■ **To be done**
1. In the text on volatile and atomic keywords, alter the passage from "For example, the" up to and including "concurrency synchronization variables." so that "keyword volatile" becomes "keyword atomic".
2. According to the text on volatile and atomic keywords, how can a variable declared to be atomic be accessed?

■ **Given text**
"""

For example, volatile is a keyword in C/C++ code. A function of the keyword is to prevent compiler optimization. When a processor executes code, an order of volatile memory access does not change, but an order of other memory access may change. Consequently, a code execution order cannot be consistent with a code writing order. atomic is a keyword atomic in a C/C++ version (C11/C++11). The keyword atomic may be added to a variable declaration to implement atomic encapsulation of an integer int data structure, a character char data structure, a Boolean bool data structure, or the like. A variable declared to be atomic can be accessed only through an atomic operation. For a specific type of code (for example, C/C++ source code, assembly code, or intermediate representation), when recognizing that the code includes a variable annotated with a keyword volatile or a keyword atomic, the code processing apparatus may determine that the variable is an explicit concurrency synchronization variable.

For example, the foregoing DPDK code is used as an example. When recognizing that the DPDK code includes a variable head and a variable tail that are annotated with a keyword volatile, the code processing apparatus may determine that both the variable head and the variable tail are explicit concurrency synchronization variables.

"""

■ **Supplied information**

"""

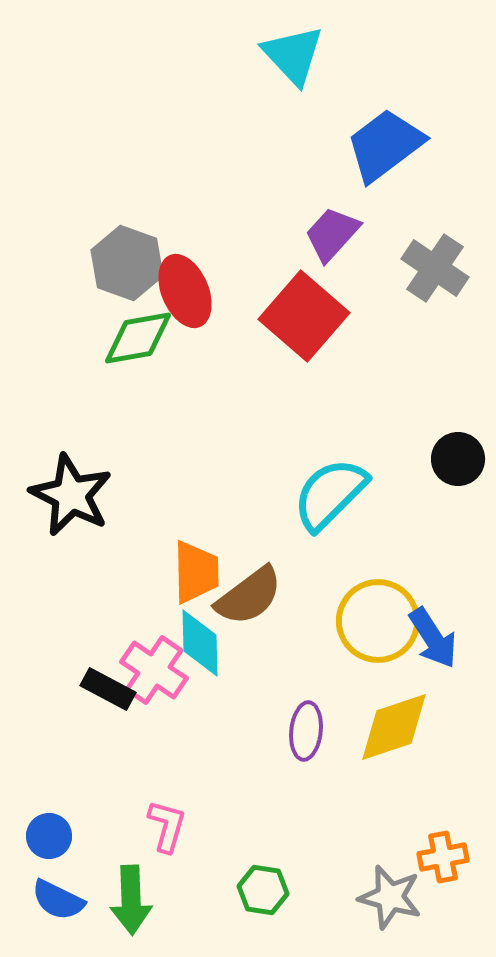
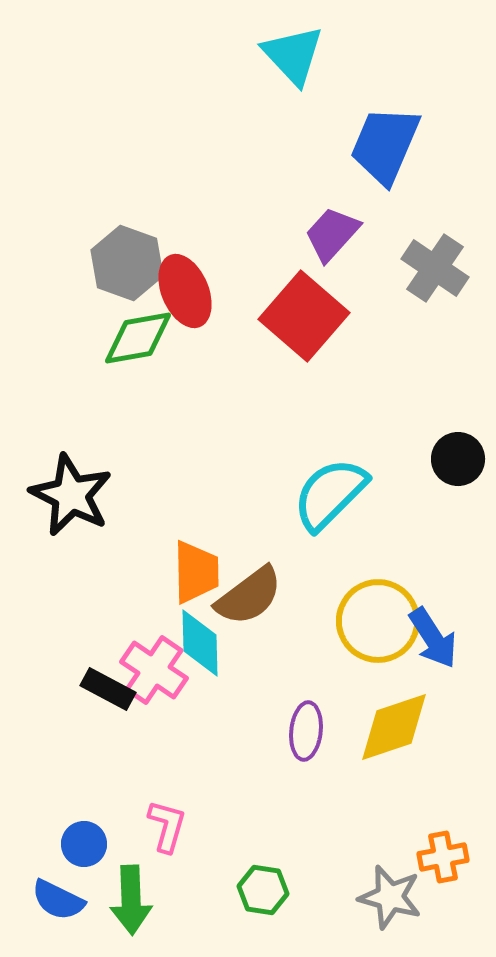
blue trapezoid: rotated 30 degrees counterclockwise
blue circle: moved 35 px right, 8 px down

"""

■ **The answers**
1.
For example, the foregoing DPDK code is used as an example. When recognizing that the DPDK code includes a variable head and a variable tail that are annotated with a keyword atomic, the code processing apparatus may determine that both the variable head and the variable tail are explicit concurrency synchronization variables.

2. Only through an atomic operation.